Il dolce vento mattutino mi solleticava delicatamente le gote rosee, mentre il sole rifletteva i suoi raggi nel laghetto ghiacciato di fronte a me. Ero seduta sulla panchina ai piedi dello specchio d'acqua, fermo a causa della lastra di ghiaccio che ricopriva la sua superficie. Il vestito che indossavo era pesante, di un cotone pregiato che riusciva a tenermi al caldo, mentre i tacchi accarezzavano l'erba ricoperta dalla brina mattutina. C'era silenzio assoluto. Il tenero cinguettio degli uccellini non lo avrei risentito fino all'estate successiva a causa del freddo che abbracciava le vaste terre del nord.

Un flebile sorriso si formò sul mio viso pallido a causa dei dolci ricordi che quel luogo faceva riaffiorare nella mia mente.

*

L'inverno era ormai arrivato da mesi e non sembrava avere intenzione di andarsene presto. I miei lunghi capelli neri, simili a quelli di papà, erano decorati con tantissimi fiorellini che credevo si chiamassero "non ti scordar di me". Mi piacevano, assomigliavano agli occhi della mamma.

«Non ti sporgere troppo, potresti cadere!» esclamò terrorizzata la timida voce di Nathan dietro di me.

«Ci sono dei fiori, lì, voglio prenderli» risposi indicando i bellissimi fiori bianchi, lontani dalla riva. Le mie ginocchia si stavano sporcando sempre di più a causa del fango e tirai un sospiro di sollievo sapendo che la mamma non mi stava vedendo in quel momento.

«Edith, ti farai male!» continuò la vocina del mio migliore amico.

«Non ti preoccupare. Non mi accadrà niente» lo rassicurai, per poi sporgermi un altro po'.

C'ero quasi. Ancora un pochino. Un altro po' e... Presi!

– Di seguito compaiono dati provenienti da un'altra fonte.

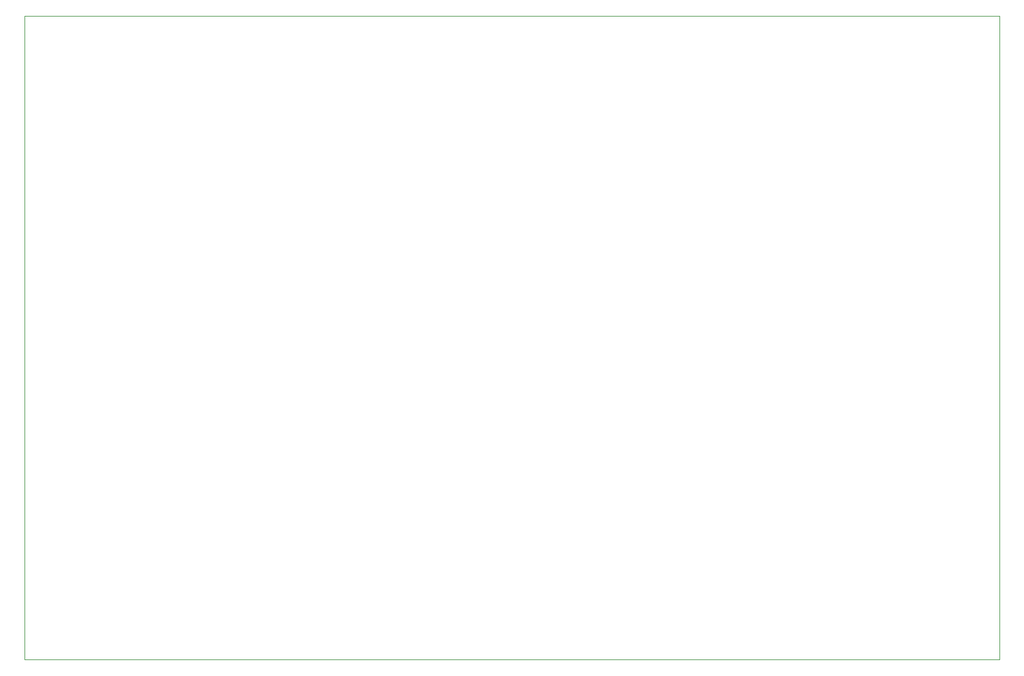
<source format=gbr>
%TF.GenerationSoftware,KiCad,Pcbnew,(5.1.12)-1*%
%TF.CreationDate,2021-11-30T12:40:22+01:00*%
%TF.ProjectId,cwater,63776174-6572-42e6-9b69-6361645f7063,rev?*%
%TF.SameCoordinates,Original*%
%TF.FileFunction,Profile,NP*%
%FSLAX46Y46*%
G04 Gerber Fmt 4.6, Leading zero omitted, Abs format (unit mm)*
G04 Created by KiCad (PCBNEW (5.1.12)-1) date 2021-11-30 12:40:22*
%MOMM*%
%LPD*%
G01*
G04 APERTURE LIST*
%TA.AperFunction,Profile*%
%ADD10C,0.050000*%
%TD*%
G04 APERTURE END LIST*
D10*
X55880000Y-152400000D02*
X190500000Y-152400000D01*
X55880000Y-63500000D02*
X190500000Y-63500000D01*
X55880000Y-63500000D02*
X55880000Y-152400000D01*
X190500000Y-152400000D02*
X190500000Y-63500000D01*
M02*

</source>
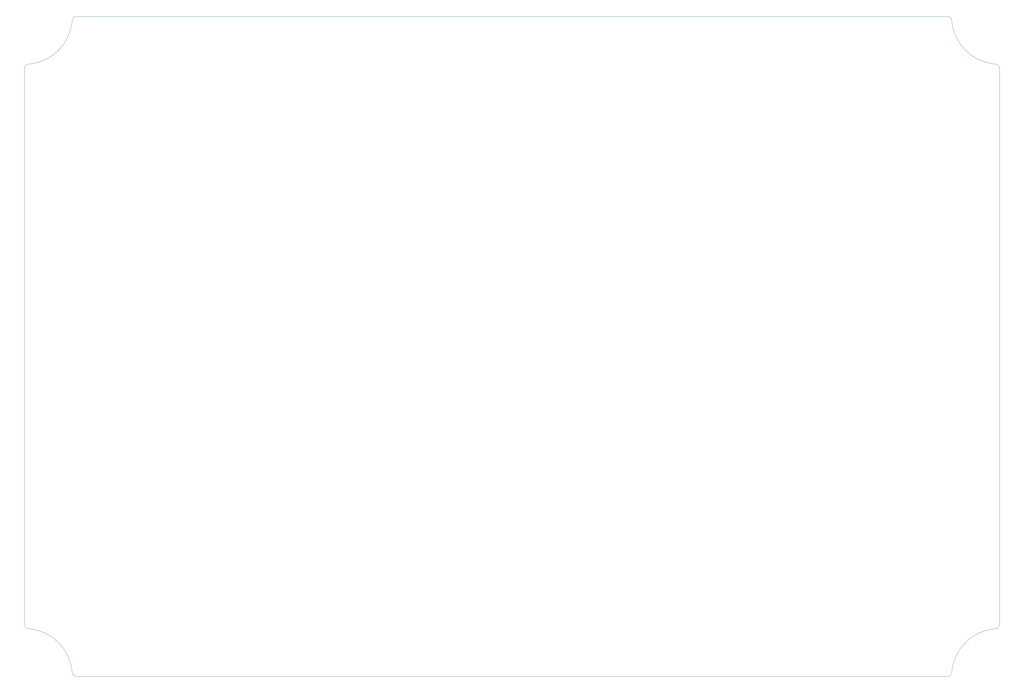
<source format=gko>
%TF.GenerationSoftware,KiCad,Pcbnew,(6.0.5)*%
%TF.CreationDate,2022-05-16T01:41:45-07:00*%
%TF.ProjectId,lta-power-module,6c74612d-706f-4776-9572-2d6d6f64756c,rev?*%
%TF.SameCoordinates,Original*%
%TF.FileFunction,Profile,NP*%
%FSLAX46Y46*%
G04 Gerber Fmt 4.6, Leading zero omitted, Abs format (unit mm)*
G04 Created by KiCad (PCBNEW (6.0.5)) date 2022-05-16 01:41:45*
%MOMM*%
%LPD*%
G01*
G04 APERTURE LIST*
%TA.AperFunction,Profile*%
%ADD10C,0.100000*%
%TD*%
G04 APERTURE END LIST*
D10*
X25273000Y-219760800D02*
G75*
G03*
X26543000Y-221030800I1270000J0D01*
G01*
X334010000Y-221047173D02*
G75*
G03*
X320090800Y-234950000I1254790J-15175477D01*
G01*
X335280000Y-42672000D02*
G75*
G03*
X334010000Y-41402000I-1270000J0D01*
G01*
X26543000Y-41402000D02*
G75*
G03*
X40462200Y-27482800I-1272635J15191835D01*
G01*
X320090800Y-27482800D02*
G75*
G03*
X334010000Y-41402000I15191800J1272600D01*
G01*
X25273000Y-219760800D02*
X25273000Y-42672000D01*
X40462200Y-234950000D02*
G75*
G03*
X41732200Y-236220000I1270000J0D01*
G01*
X26543000Y-41402000D02*
G75*
G03*
X25273000Y-42672000I0J-1270000D01*
G01*
X320090800Y-27482800D02*
G75*
G03*
X318820800Y-26212800I-1270000J0D01*
G01*
X335280000Y-42672000D02*
X335280000Y-219777174D01*
X318820800Y-236220000D02*
X41732200Y-236220000D01*
X41732200Y-26212800D02*
G75*
G03*
X40462200Y-27482800I0J-1270000D01*
G01*
X41732200Y-26212800D02*
X318820800Y-26212800D01*
X318820800Y-236220000D02*
G75*
G03*
X320090800Y-234950000I0J1270000D01*
G01*
X40462200Y-234950000D02*
G75*
G03*
X26543000Y-221030800I-15191790J-1272590D01*
G01*
X334010000Y-221047200D02*
G75*
G03*
X335280000Y-219777174I0J1270000D01*
G01*
M02*

</source>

Appena le mie mani pallide afferrarono gli steli dei fiori, sentii le ginocchia scivolare a causa del fango eccessivo. Un urlo sfuggì dalle mie labbra e sentii l'acqua gelida circondarmi completamente. La mano destra stringeva il mazzo di fiori, mentre la sinistra si muoveva freneticamente cercando di riportarmi a galla. L'acqua stava entrando nelle mie narici e nella mia bocca, riempiendo i miei polmoni.

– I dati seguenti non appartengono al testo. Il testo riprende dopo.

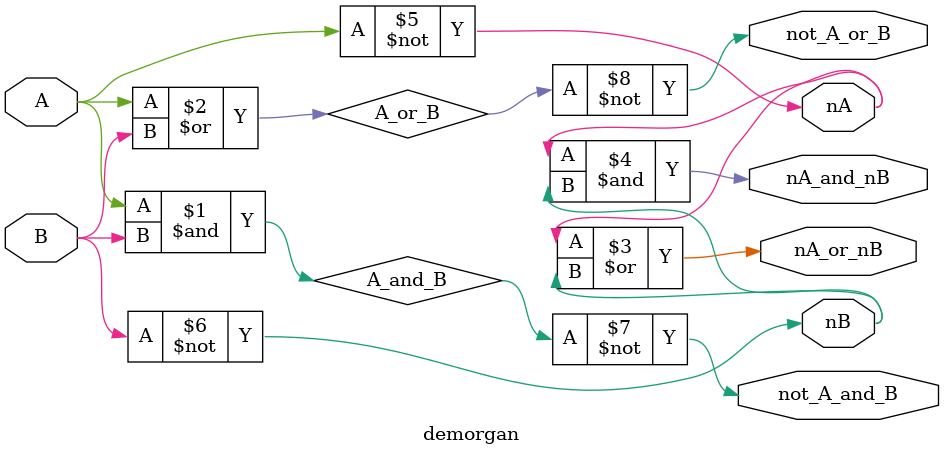
<source format=v>
module demorgan
(
  // Single bit units
  input A,
  input B,

  // Output intermediate complemented inputs
  output nA,
  output nB,

  output not_A_and_B, // ~(A * B)
  output nA_or_nB, // ~A + ~B
  output not_A_or_B, // ~(A + B)
  output nA_and_nB // Single bit output, ~A * ~B
);

  wire nA;
  wire nB;
  wire A_and_B;
  wire A_or_B;

  not (nA, A);
  not (nB, B);
  and (A_and_B, A, B);
  or (A_or_B, A, B);

  not (not_A_and_B, A_and_B);
  or (nA_or_nB, nA, nB);
  not (not_A_or_B, A_or_B);
  and (nA_and_nB, nA, nB);
endmodule

</source>
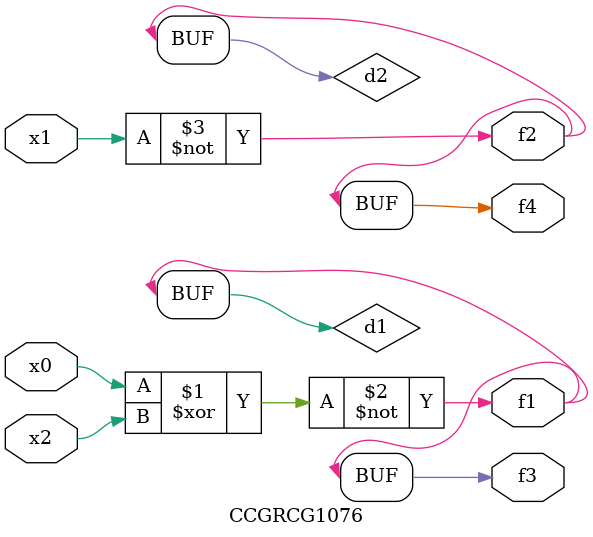
<source format=v>
module CCGRCG1076(
	input x0, x1, x2,
	output f1, f2, f3, f4
);

	wire d1, d2, d3;

	xnor (d1, x0, x2);
	nand (d2, x1);
	nor (d3, x1, x2);
	assign f1 = d1;
	assign f2 = d2;
	assign f3 = d1;
	assign f4 = d2;
endmodule

</source>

Ossigeno, avevo bisogno di ossigeno.

La vista mi si stava offuscando, quando all'improvviso sentii delle forti e grandi mani circondare il mio esile bacino. Appena fuori dall'acqua aspirai più ossigeno che potevo e iniziai a tossire, espellendo l'acqua dai miei polmoni. Le stesse mani che mi salvarono iniziarono a togliermi i capelli bagnati dal viso e ad asciugarmi quest'ultimo.

«Stai bene? Edith, stai bene?» domandò la voce che avevo riconosciuto come quella di mio padre.

Annuii con la testa, mentre aprivo i miei occhi e incontravo i suoi.

«Non provarci mai più, intesi? Mi hai spaventato, piccola» mormorò mio padre, per poi stringermi tra le sue calorose braccia.

«Edith, stai bene? Ti avevo detto di non sporgerti troppo, ma tu non mi hai voluto ascoltare!» esclamò Nathan, entrando nel mio campo visivo con un broncio sul volto.

«Potevi aiutarmi!»

«Non so nuotare!»

«Perché non sai nuotare? Tutti sanno nuotare!» urlai in risposta, arrabbiata con il mio migliore amico.

«Okay, basta voi due. Andiamo a casa» ci interruppe mio padre, e compì un incantesimo su di me per asciugarmi del tutto. «Se tua madre viene a scoprire cosa ti è successo ci ucciderà entrambi, piccola mia. Credi di riuscire a non dire niente?»